He’s back. It’s funny how we always seem to be saying that about Damian D’Silva’s culinary career. He’s back. Oh wait, he left. No, he’s making a comeback. Hang on, he’s gone again. No, really, he’s back….It’s not like this Papa of Asian heritage cuisine is a rolling stone; sometimes when you’ve spent your life as a square peg trying hard to fit into a round hole, all you want is a place to fit in.

So, he’s back. This time it’s Kin at Straits Clan. Will it finally be the one? It’s not a square hole, but at least it has adjustable sides. It’s a members’ club, but because of him, it’s opened up tables for the public. He gets to cook what he wants, the way he wants and he’s got the mandate he’s always sought – to uphold the traditions and authenticity of the food he spent his life preserving, and train a new generation of chefs to be proud of their heritage and continue his legacy.

When you’ve followed his career long enough, “legacy” isn’t a presumptuous word to use for Chef D’Silva. There isn’t one with the same depth and breadth of local cooking knowledge, and pig-headed enough to hold on to age-old cooking methods even though it worked against him in the money-making department.

Whether you were supportive of his doggedness or dismissive of his unrealistic, outdated idealism, one thing can’t be denied: let him cook in his uncompromising, time-consuming and meticulous way (and wait a long time for your dinner as well), and the food will be a knockout.

There’s still much of that old passion to be found in Kin, where Chef D’Silva has broadened his scope from Peranakan-Eurasian to include Chinese and Malay influences. We used to cry when eating his food in the early days of Folklore (his last gig before Kin), but now we can get through our meal with just a sniffle or two, depending on how much sambal belacan we smear on our rice.

As it turns out, you don’t even need a lot of the belacan, not when the gravies, dips and sauces are all flavour bombs in themselves.

(Related: Heritage chef Damian D’Silva sets up shop at Straits Clan)

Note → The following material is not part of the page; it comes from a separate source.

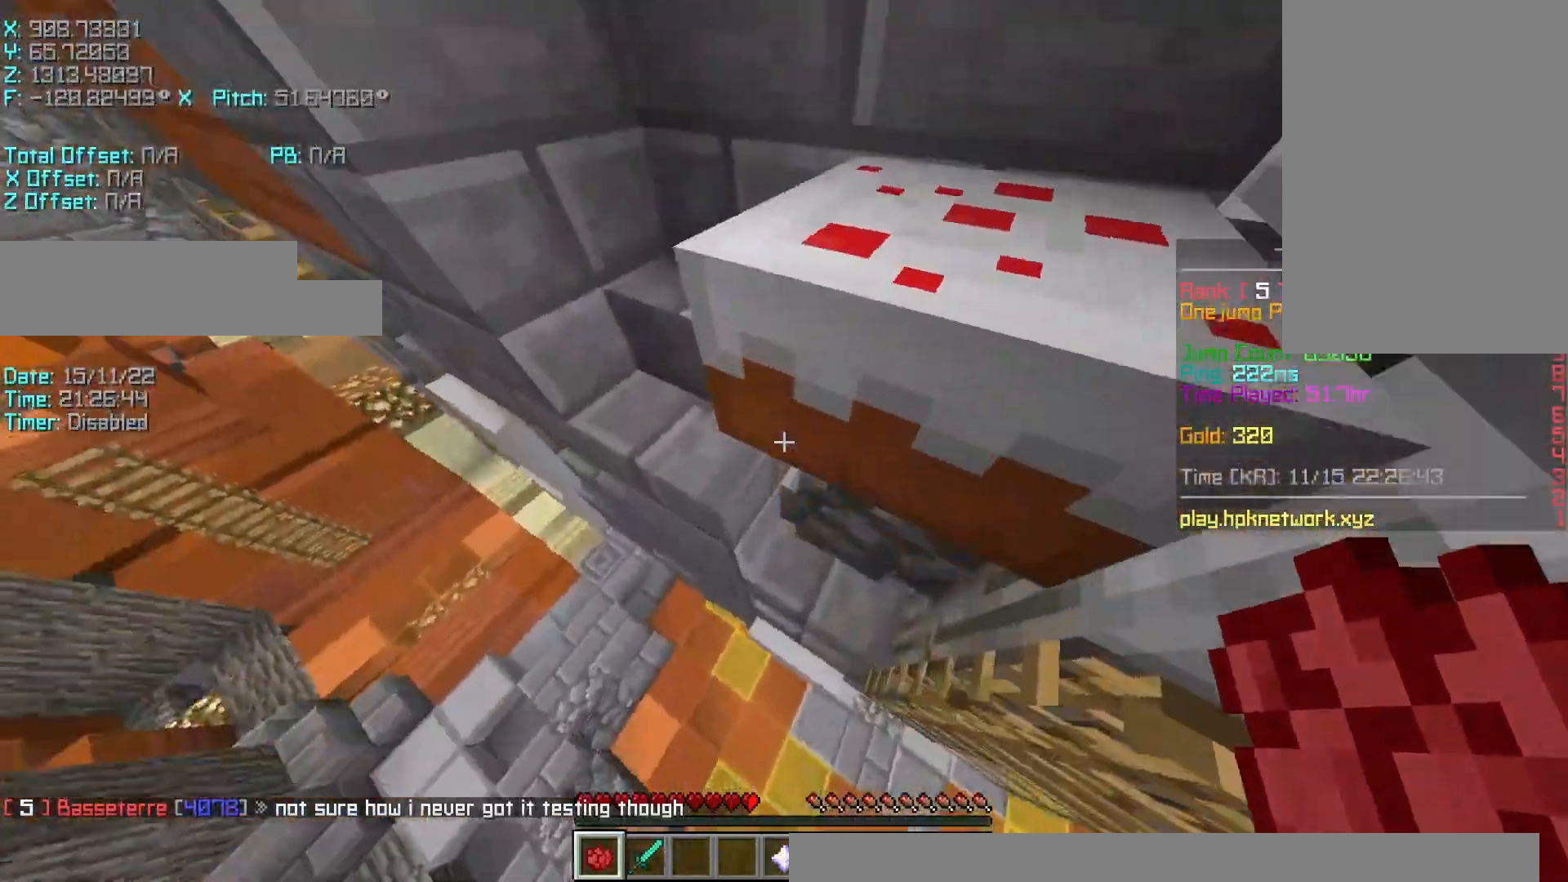
{"keys": ["w"], "events": [[300, "a", "down"], [300, "d", "up"], [383, "space", "up"], [483, "a", "up"]]}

While we wait for Kin’s renovation (it’s been delayed), we’re eating in Straits Clan’s private dining restaurant which is fashionably dim – good for privacy-loving members but not for curry lovers who want to see the colour of their achar. What are we, secret agents afraid to get our cover blown? Turn on the light already, we mutter as we peer at our ngoh hiang (S$15) trying to discern the prawn from the minced pork mixture stuffed into deep-fried bean curd skin. What we can’t see we can taste and it’s unfortunately over-fried with a dried out filling and heavy reliance of five spice powder.

We switch our attention to Chi Pow Kai (S$15) – little bundles of chicken joy, with hints of wine and intense juices collected within its deep fried paper covering. But what seals the deal is the old-fashioned dim sum chilli sauce it comes with that’s the perfect combination of sweetness and vinegar.

Kin Restaurant Food
Left: Chi Pow Kai, little bundles of chicken joy. Right: Aberjaw, a braised Eurasian pork rib stew.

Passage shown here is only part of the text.